В другой раз ребята подобрали вымпел, сброшенный с дозорного самолета, развязали мешочек с песком, прочитали записку и тут же позвонили в контору лесничества, сообщили о том, где пожар. Мы вовремя успели принять меры.

Родители многих ребятишек тогда мне шутя жаловались:

— Придем в лес отдохнуть, захотим у костра посидеть — дети не дают. Говорят, что нельзя разжигать летом огонь.

Но интереснее всего, конечно, почувствовать себя в лесу хозяином и работником. У нас в Верхней Курье было школьное лесничество. Закрепили за ним четыреста тридцать гектаров леса. Лесхоз выдал ребятам удостоверения Государственной лесной охраны, форму. В 1968 году члены школьного лесничества посадили пятьсот деревьев, прочистили пять гектаров леса, смастерили сто пятьдесят скворечников. На следующий год собрали больше ста килограммов сосновых шишек, расселили полсотни муравейников. А вы знаете, что такое муравейники? Это здоровый лес! Вот в Полесье, в Белоруссии, взяли под охрану все муравейники, и в нескольких районах удалось полностью отказаться от химических способов борьбы с вредителями леса. Каждая муравьиная семья может уничтожить за лето от трех до восьми миллионов вредных насекомых…

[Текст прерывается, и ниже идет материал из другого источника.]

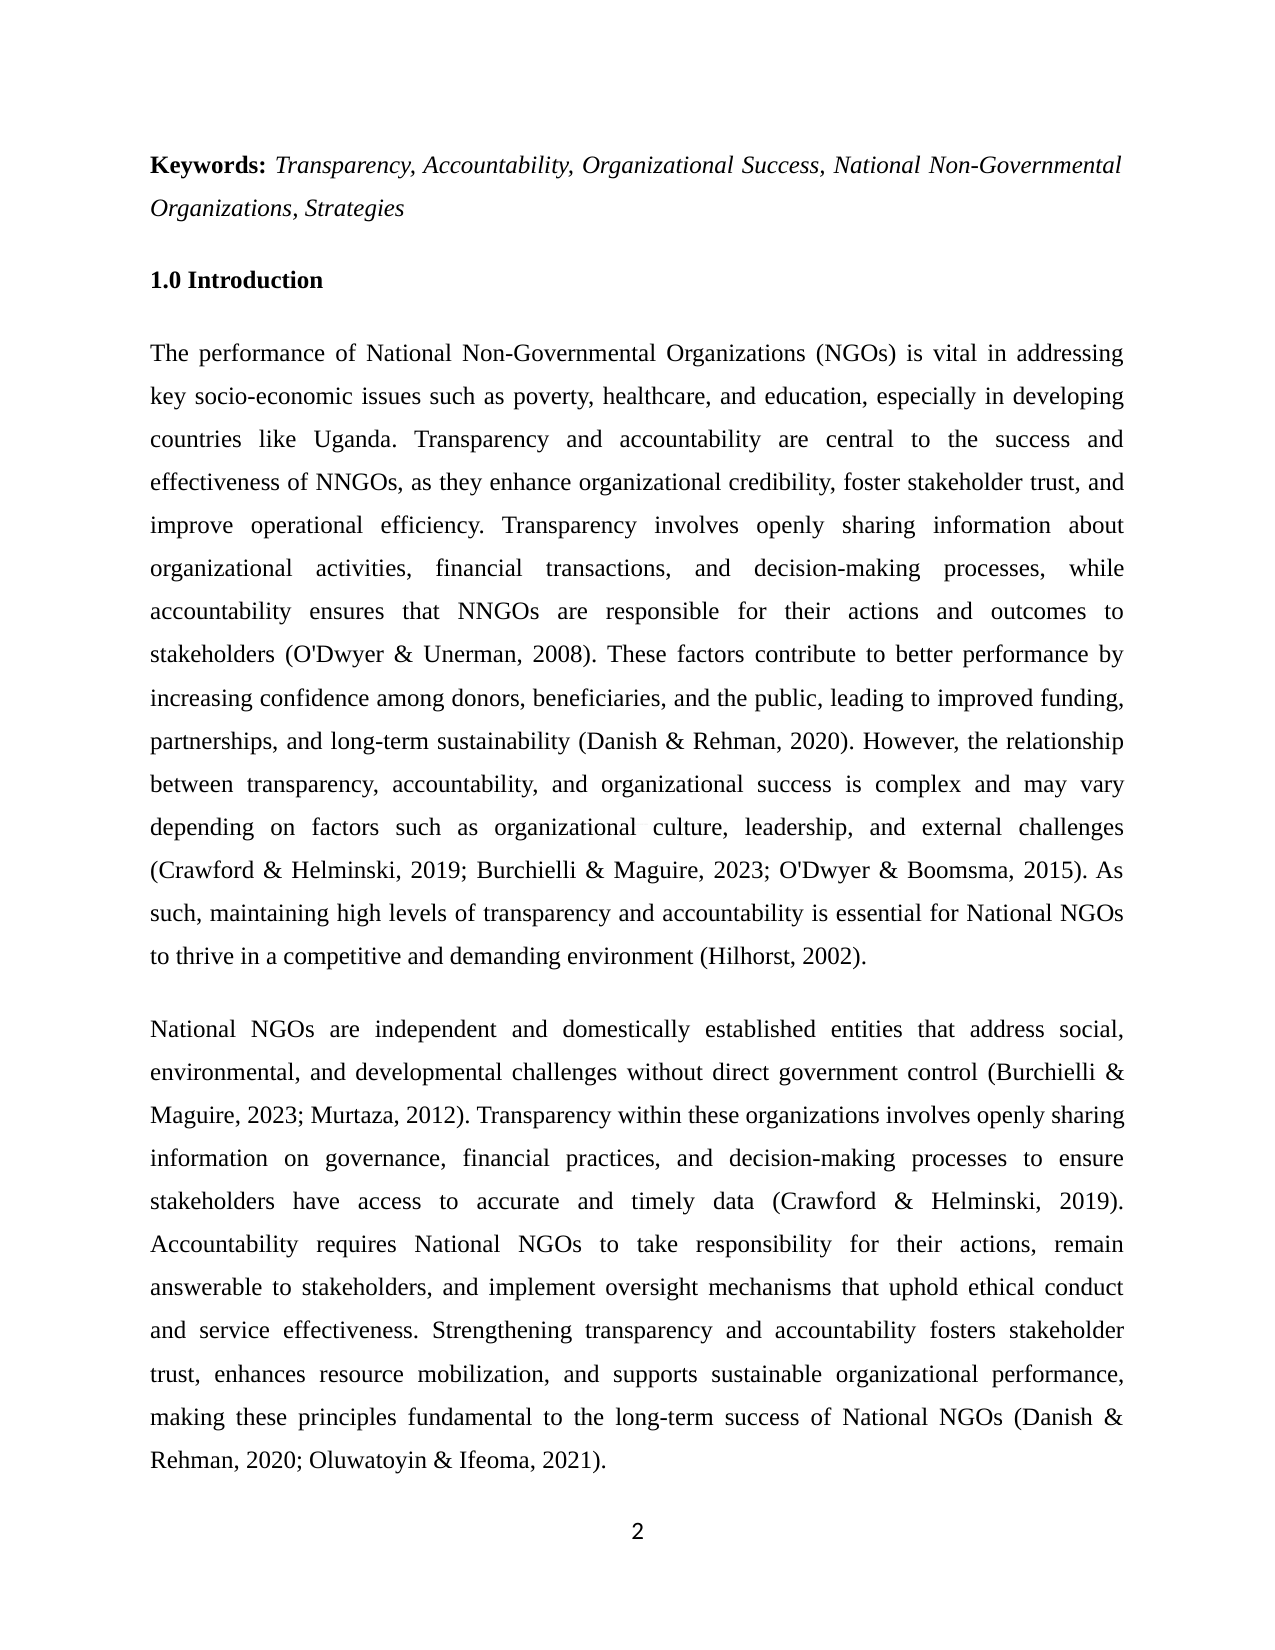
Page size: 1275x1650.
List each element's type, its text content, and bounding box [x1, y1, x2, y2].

text Keywords: Transparency, Accountability, Organizational Success, National Non-Governmental Organizations, Strategies [150, 150, 1125, 222]
text 1.0 Introduction [150, 265, 1125, 294]
text The performance of National Non-Governmental Organizations (NGOs) is vital in addressing key socio-economic issues such as poverty, healthcare, and education, especially in developing countries like Uganda. Transparency and accountability are central to the success and effectiveness of NNGOs, as they enhance organizational credibility, foster stakeholder trust, and improve operational efficiency. Transparency involves openly sharing information about organizational activities, financial transactions, and decision-making processes, while accountability ensures that NNGOs are responsible for their actions and outcomes to stakeholders (O'Dwyer & Unerman, 2008). These factors contribute to better performance by increasing confidence among donors, beneficiaries, and the public, leading to improved funding, partnerships, and long-term sustainability (Danish & Rehman, 2020). However, the relationship between transparency, accountability, and organizational success is complex and may vary depending on factors such as organizational culture, leadership, and external challenges (Crawford & Helminski, 2019; Burchielli & Maguire, 2023; O'Dwyer & Boomsma, 2015). As such, maintaining high levels of transparency and accountability is essential for National NGOs to thrive in a competitive and demanding environment (Hilhorst, 2002). [150, 338, 1125, 970]
text National NGOs are independent and domestically established entities that address social, environmental, and developmental challenges without direct government control (Burchielli & Maguire, 2023; Murtaza, 2012). Transparency within these organizations involves openly sharing information on governance, financial practices, and decision-making processes to ensure stakeholders have access to accurate and timely data (Crawford & Helminski, 2019). Accountability requires National NGOs to take responsibility for their actions, remain answerable to stakeholders, and implement oversight mechanisms that uphold ethical conduct and service effectiveness. Strengthening transparency and accountability fosters stakeholder trust, enhances resource mobilization, and supports sustainable organizational performance, making these principles fundamental to the long-term success of National NGOs (Danish & Rehman, 2020; Oluwatoyin & Ifeoma, 2021). [150, 1014, 1125, 1474]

Твердо знаю, что в любом лесхозе, обратись вы туда, таким помощникам, как вы, будут только рады. Может быть, кто-нибудь из вас найдет в этом свое призвание, свою будущую профессию? Ведь чем раньше определишь главное дело своей жизни, тем интереснее будет жить. Не легче, а именно интереснее. В любимой работе все принимаешь близко к сердцу, все тебе дорого, все тебя касается. Никаких сил, никакого времени не жалко, и всегда находишься в поиске, в беспокойстве.

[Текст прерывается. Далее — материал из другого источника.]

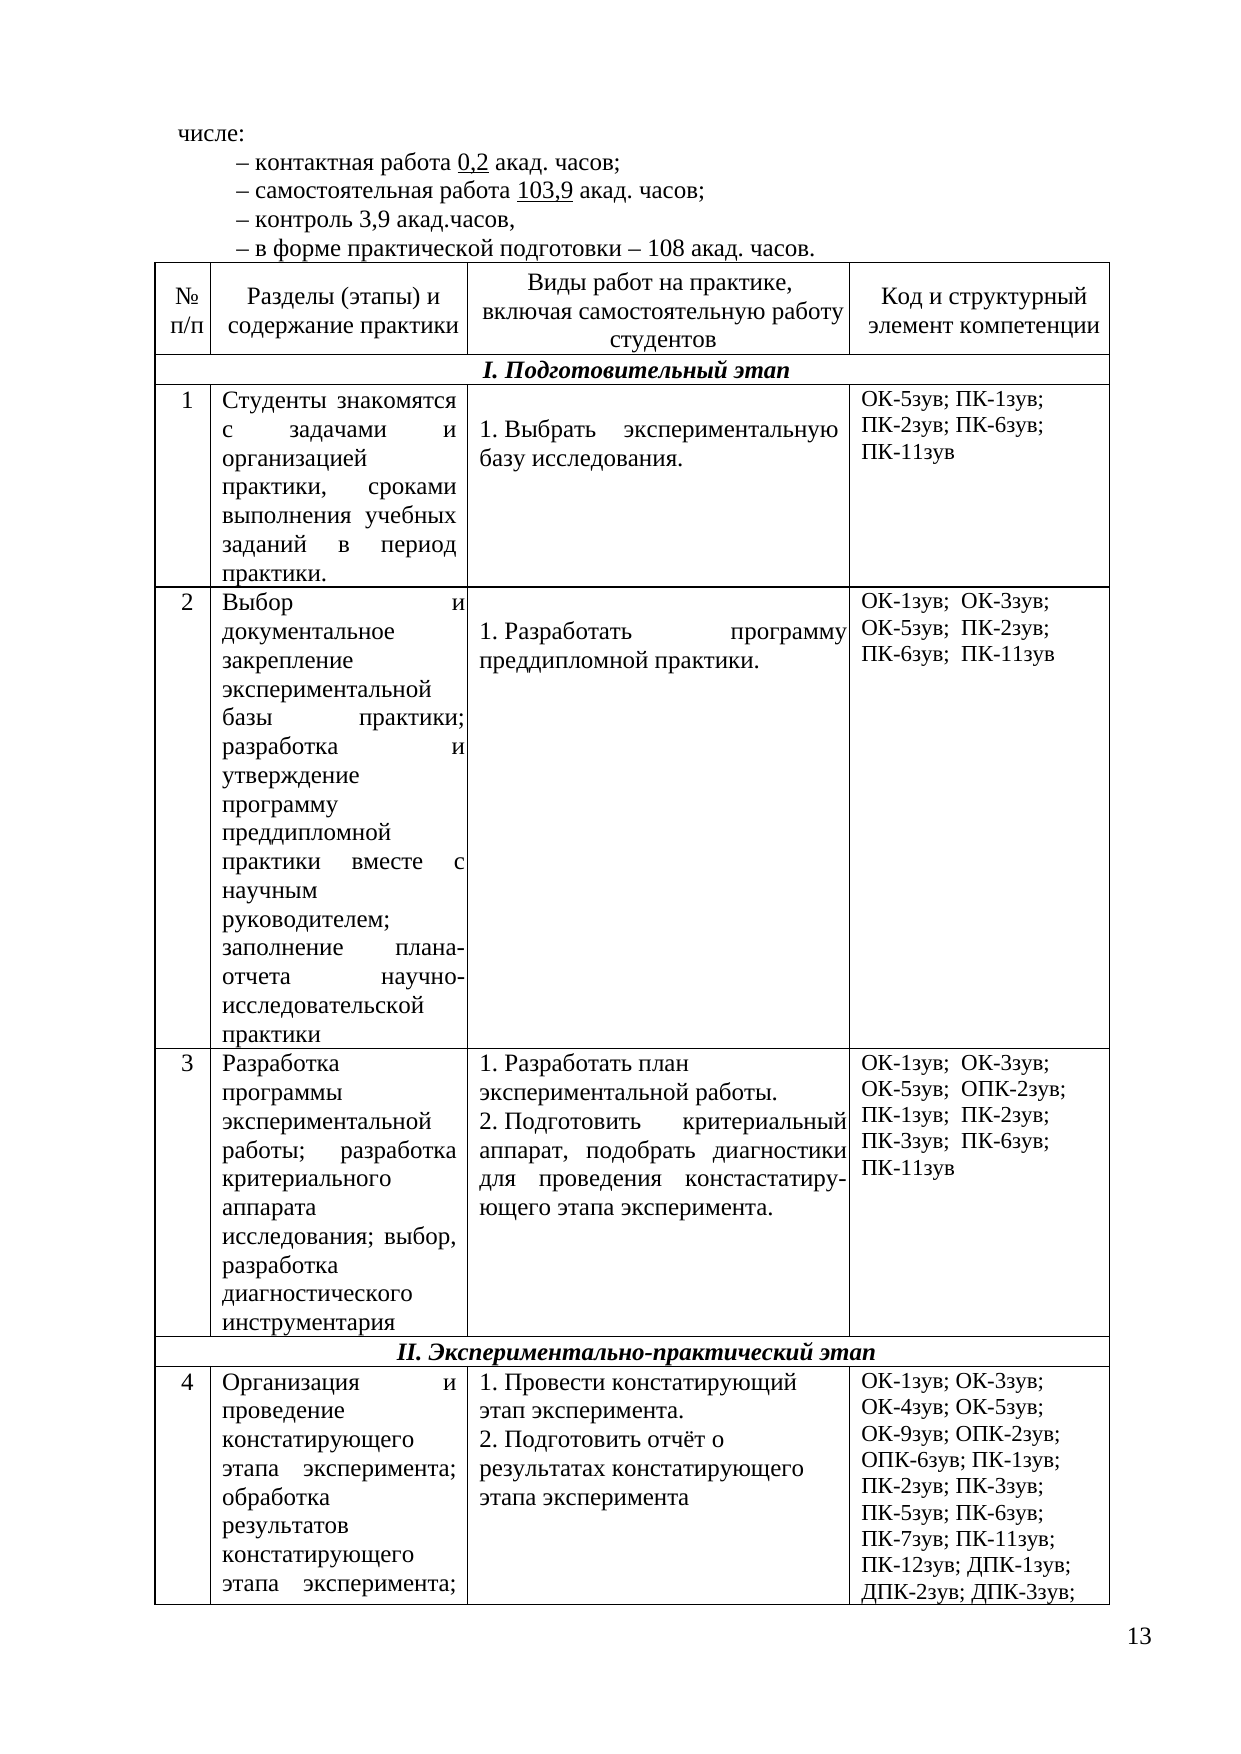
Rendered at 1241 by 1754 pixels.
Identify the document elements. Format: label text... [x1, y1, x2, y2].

table_header Код и структурный элемент компетенции [850, 263, 1109, 354]
table_header № п/п [156, 263, 210, 354]
table_header Виды работ на практике, включая самостоятельную работу студентов [468, 263, 849, 354]
table_header Разделы (этапы) и содержание практики [211, 263, 467, 354]
table_cell Студенты знакомятся с задачами и организацией практики, сроками выполнения учебных заданий в период практики. [211, 385, 467, 586]
table_cell 1 [156, 385, 210, 586]
text – контактная работа 0,2 акад. часов; [177, 147, 1152, 176]
table_cell 2 [156, 588, 210, 1047]
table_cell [850, 1367, 1109, 1604]
table_cell ОК-5зув; ПК-1зув; ПК-2зув; ПК-6зув; ПК-11зув [850, 385, 1109, 586]
table_cell ОК-1зув; ОК-3зув; ОК-5зув; ПК-2зув; ПК-6зув; ПК-11зув [850, 588, 1109, 1047]
table_cell ОК-1зув; ОК-3зув; ОК-5зув; ОПК-2зув; ПК-1зув; ПК-2зув; ПК-3зув; ПК-6зув; ПК-11зув [850, 1049, 1109, 1336]
table_cell 1. Разработать план экспериментальной работы. 2. Подготовить критериальный аппарат, подобрать диагностики для проведения констастатиру-ющего этапа эксперимента. [468, 1049, 849, 1336]
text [177, 118, 1152, 147]
text – самостоятельная работа 103,9 акад. часов; [177, 176, 1152, 204]
table_cell Разработка программы экспериментальной работы; разработка критериального аппарата исследования; выбор, разработка диагностического инструментария [211, 1049, 467, 1336]
text – контроль 3,9 акад.часов, [177, 204, 1152, 233]
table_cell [468, 1367, 849, 1604]
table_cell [211, 1367, 467, 1604]
table_cell I. Подготовительный этап [156, 355, 1109, 384]
table_cell 4 [156, 1367, 210, 1604]
table_cell 1. Выбрать экспериментальную базу исследования. [468, 385, 849, 586]
table_cell II. Экспериментально-практический этап [156, 1337, 1109, 1366]
table_cell 3 [156, 1049, 210, 1336]
text – в форме практической подготовки – 108 акад. часов. [177, 233, 1152, 262]
table_cell 1. Разработать программу преддипломной практики. [468, 588, 849, 1047]
table_cell Выбор и документальное закрепление экспериментальной базы практики; разработка и утверждение программу преддипломной практики вместе с научным руководителем; заполнение плана-отчета научно-исследовательской практики [211, 588, 467, 1047]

Я лес полюбил с детства, но работать туда пришел не сразу. В 1915 году окончил сельскохозяйственное училище, стал агрономом, поступил на службу в Оханскую земскую управу. А сам скучал о лесе. И вот в 1925 году бросил все, перешел в лесничество. Зарплата вдвое меньше, хлопот втрое больше, зато на душе — вдесятеро легче: свое дело делаю. И было именно так, как я вам говорю: всегда хотелось делать его как можно лучше.

Вспоминаю 1927 год. В зоне нашего лесничества идет заготовка леса. Как вывезти пятьдесят две тысячи кубометров? Зима, вывозить конной тягой по заснеженной дороге тысячи деревьев — дело очень долгое и трудное. Решил я построить дорогу не снежную, а ледяную. Изучил трассу, произвел съемку, нивелировку. Сделали мы два огромных дощатых бака, из трех прорубей пруда закачивали в них воду, ночами поливали этой водой нашу трассу в метр шириной. Сани соорудили тоже специальные, длинные, но узкие, по ширине дорожки. Грузили на них до десяти кубометров дров и по ледяной дорожке пускали эти сани. Работа была жаркой, веселой и закончилась быстро, и обошлась в два раза дешевле.